EDITORIAL

Libre expresión estorba a los déspotas

Los autoritarismos solo tienen un signo. Más allá de los discursos y las excusas, indefectiblemente les representa intolerancia. No hay ideología o posición en el espectro político que sea capaz de justificar ética y racionalmente cualquier ejercicio egocéntrico del poder, el cual, paradójicamente, va acompañado por camarillas de aduladores y adláteres convenencieros. Pasó en Venezuela, bajo múltiples justificaciones falaces, y hoy se paga con hambre. Lo mismo ocurre en Nicaragua y otros países. La fobia a la crítica es inherente a los aprendices de dictador, no se diga a los sátrapas consumados como Nicolás Maduro o Daniel Ortega. La tinta libre les enerva, la palabra disonante les atormenta y los reclamos de democracia les atemorizan.

Aquí mismo en Guatemala hay pequeños grupos que de dientes para afuera condenan, pero en el fondo avalan, las tropelías ortegozas —calificativo que fusiona el apellido del dictador y el de aquel a quien derrocó pero emula hoy, Anastasio Somoza—. Existen intereses económicos y también la necesidad de asegurarse un lugar de asilo, tal como lo han hecho varios prófugos guatemaltecos. Es suprema tentación para sus ínfulas el solo hecho de imaginar la posibilidad de maniatar a la prensa independiente, de acallar los repartos de responsabilidades sobre tantos rezagos como el lesivo negocio de las vacunas. Afortunadamente, el artículo 35 constitucional es sólido, bien fundamentado, y por ello bastión del estado de Derecho.

Lamentablemente, en otros países, en donde la institucionalidad ha sido barrida por euforias populistas que después devienen en pesadillas despóticas, se cometen asedios económicos, se impulsan cercos legales y ahogamiento económico en contra de los medios que señalan las ilegalidades, la conculcación de derechos y también la corrupción de las roscas de turno.

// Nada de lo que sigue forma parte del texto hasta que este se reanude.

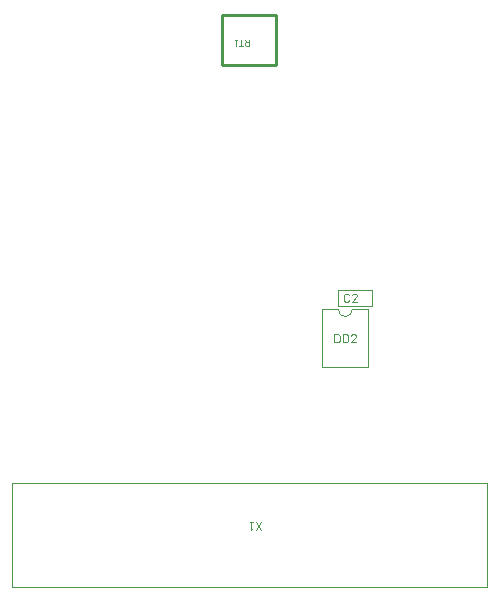
<source format=gbr>
%TF.GenerationSoftware,Altium Limited,Altium Designer,21.6.4 (81)*%
G04 Layer_Color=32768*
%FSLAX43Y43*%
%MOMM*%
%TF.SameCoordinates,1CE7F002-25C6-4FEA-A4B7-191A7A1919B5*%
%TF.FilePolarity,Positive*%
%TF.FileFunction,Other,Top_Assembly*%
%TF.Part,Single*%
G01*
G75*
%TA.AperFunction,NonConductor*%
%ADD42C,0.254*%
%ADD62C,0.100*%
D42*
X23150Y43800D02*
X24316D01*
X26584D02*
X27750D01*
X24316D02*
X26584D01*
X27750D02*
Y48000D01*
X23150D02*
X27750D01*
X23150Y43800D02*
Y48000D01*
D62*
X33000Y23110D02*
G03*
X34200Y23110I600J0D01*
G01*
X32975Y23425D02*
Y24775D01*
X35825Y23425D02*
Y24775D01*
X32975D02*
X35825D01*
X32975Y23425D02*
X35825D01*
X31650Y23110D02*
X33000D01*
X31650Y18210D02*
X35550D01*
X34200Y23110D02*
X35550D01*
Y18210D02*
Y23110D01*
X31650Y18210D02*
Y23110D01*
X5425Y3950D02*
Y5350D01*
Y8450D01*
X45625D01*
Y-400D02*
Y8450D01*
X5425Y-400D02*
Y3950D01*
Y-400D02*
X45625D01*
X33917Y24333D02*
X33800Y24450D01*
X33567D01*
X33450Y24333D01*
Y23867D01*
X33567Y23750D01*
X33800D01*
X33917Y23867D01*
X34616Y23750D02*
X34150D01*
X34616Y24217D01*
Y24333D01*
X34500Y24450D01*
X34266D01*
X34150Y24333D01*
X32675Y21010D02*
Y20310D01*
X33025D01*
X33142Y20427D01*
Y20893D01*
X33025Y21010D01*
X32675D01*
X33375D02*
Y20310D01*
X33725D01*
X33841Y20427D01*
Y20893D01*
X33725Y21010D01*
X33375D01*
X34541Y20310D02*
X34075D01*
X34541Y20777D01*
Y20893D01*
X34424Y21010D01*
X34191D01*
X34075Y20893D01*
X25450Y45900D02*
Y45400D01*
X25200D01*
X25117Y45483D01*
Y45650D01*
X25200Y45733D01*
X25450D01*
X25283D02*
X25117Y45900D01*
X24950Y45400D02*
X24617D01*
X24784D01*
Y45900D01*
X24450D02*
X24284D01*
X24367D01*
Y45400D01*
X24450Y45483D01*
X26475Y4450D02*
X26008Y5150D01*
Y4450D02*
X26475Y5150D01*
X25775D02*
X25542D01*
X25659D01*
Y4450D01*
X25775Y4567D01*
%TF.MD5,2250b90a2555a595f6a95cea75ad9162*%
M02*

</source>
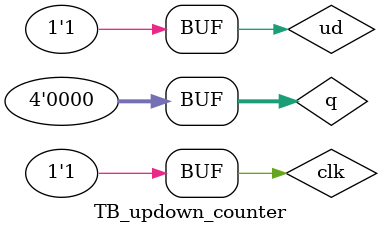
<source format=sv>
`timescale 1ns / 1ps


module TB_updown_counter();

    logic clk;
    logic ud;
    logic [3:0] q;
    UpdownCounter DUT(.clk(clk), .ud(ud), .q(q));
    
    always begin
        clk = 0; #10;
        clk = 1; #10;
    end
    
    initial begin
        q = 3'b000;
        ud = 0; #300;
        ud = 1; #300;
        ud = 0; #150;
        ud = 1; #150;
        ud = 0; #100;
        ud = 1; #50;
        ud = 0; #25;
        ud = 1; #25;
    end
endmodule

</source>
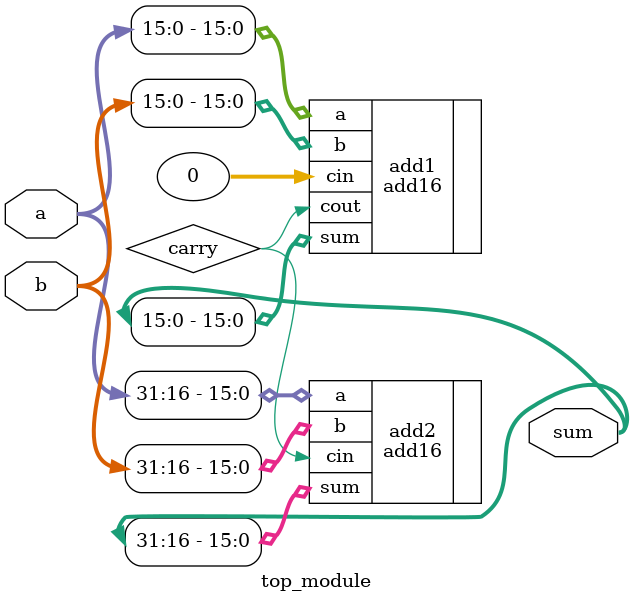
<source format=v>
module top_module(
    input [31:0] a,
    input [31:0] b,
    output [31:0] sum
);
    wire carry;
    add16 add1 (.a(a[15:0]), .b(b[15:0]), .cin(0),.sum(sum[15:0]), .cout(carry));
    add16 add2 (.a(a[31:16]), .b(b[31:16]), .sum(sum[31:16]),.cin(carry));

endmodule
</source>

Los medios que efectúan periodismo de investigación son estigmatizados e incluso llegan a ser objeto de restricciones, tal como lo denuncia la Sociedad Interamericana de Prensa respecto de la expulsión, en El Salvador, del periodista mexicano Daniel Lizárraga, cuyo permiso de estadía fue revocado y a quien no se le otorgó la visa de trabajo bajo el supuesto de que no había acreditado su profesión como comunicador, algo para lo cual basta escribir su nombre en un buscador de internet a fin de encontrar sus trabajos previos, entre los cuales se encuentra la trama de una casa que fue literalmente obsequiada al anterior presidente mexicano, Enrique Peña Nieto, por parte de contratistas del Estado.

De alguna manera no extraña la hostilidad, la inquina y la aversión a las opiniones críticas, pero ello no la hace menos deplorable, pues la Libre Expresión es una garantía ciudadana, un derecho de usted que lee este texto, de sus hijos, de sus vecinos, de sus compañeros de trabajo, y no solo de los periodistas. Si bien a su amparo se cobijan hasta los netcenteros pagados por grupos anonimistas o incluso por entidades del Estado, es este bastión democrático el que les permite difundir sus diatribas en contra de determinadas personas incómodas o sus oficiosos, coordinados y repetitivos laudes hacia figuras de turno en el poder, mediante cuentas de redes sociales que pasan meses muertas y repentinamente cobran vida. Es por ello que los gobernantes autócratas le temen tanto desde los albores del siglo XX, han tratado incluso de escribir su particular versión de la historia, y sin embargo la verdad sale a relucir.